The technology now in development by companies like Virgin Galactic would be used for suborbital flights, meaning instead of going into orbit the ships soar about 300,000 feet out of the atmosphere to the so-called “edge of space.” Passengers would gaze at the curvature of the Earth for about 30 minutes before gravity sucks the vehicle back down.

Other companies may not promise to get their clients to space, but they do take advantage of the desire of consumers to prove they've got the right stuff to get there.

Orbital Outfitters, a company co-founded by a Hollywood special effects executive, is developing space suits they are marketing to private space travel companies. Their vision, according to the company website, is “a future when people of all sorts … can fly into space in safety, comfort and style, knowing they are protected by the highest quality, best looking gear available on planet Earth … or space.”

Starting at $4,950 per person, the Seattle-based Zero-G Corporation offers flights that allow its customers – which have included Martha Stewart and Stephen Hawking – to float like an astronaut.

Aurora Aerospace, launched a month ago by Canadian physician Howard Chipman, offers options including the $8,000 “astronaut qualification package,” which includes Hypoxia training, a 45-minute L-39 jet flight, a zero-gravity flight and a flight suit.

Dr. Chipman, a certified flight instructor, said he decided to sink over $500,000 into his company because of his enduring love of space, and belief that it's only a matter of time before regular people travel there. His plan is to buy a Lynx vehicle and offer suborbital flights, and envisions a day when ticket prices will be comparable to a flight from Toronto to Australia.

“Will it be in the next five years? No,” he says. “But it could be in the next 20.”

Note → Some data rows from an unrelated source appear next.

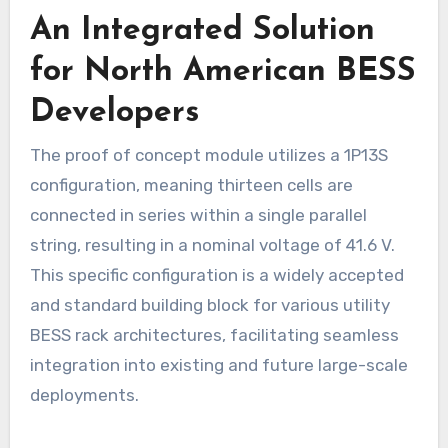
An Integrated Solution
for North American BESS
Developers
The proof of concept module utilizes a 1P13S
configuration, meaning thirteen cells are
connected in series within a single parallel
string, resulting in a nominal voltage of 41.6 V.
This specific configuration is a widely accepted
and standard building block for various utility
BESS rack architectures, facilitating seamless
integration into existing and future large-scale
deployments.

Industry watchers say that could be too optimistic. Henry Hertzfeld, a professor at the Space Policy Institute at George Washington University, said the personal space travel industry has been aided by favourable U.S. regulatory decisions.

But, he said, with the economy faltering, the biggest hurdle will be generating the millions of dollars in private investments required to keep development going.

“The bottom line is, the business world is picking up on this,” said Dr. Hertzfeld, a former senior economist at NASA. “They haven't succeeded – yet. Some day they might. And they may not be too far off in the future. But it's not eminent.”

People like Mr. Jacobsen, who lives in Los Angeles, are content to wait – for now.

“It's lifelong dream,” he said. “I want to wait until it's tested and relatively safe to participate.”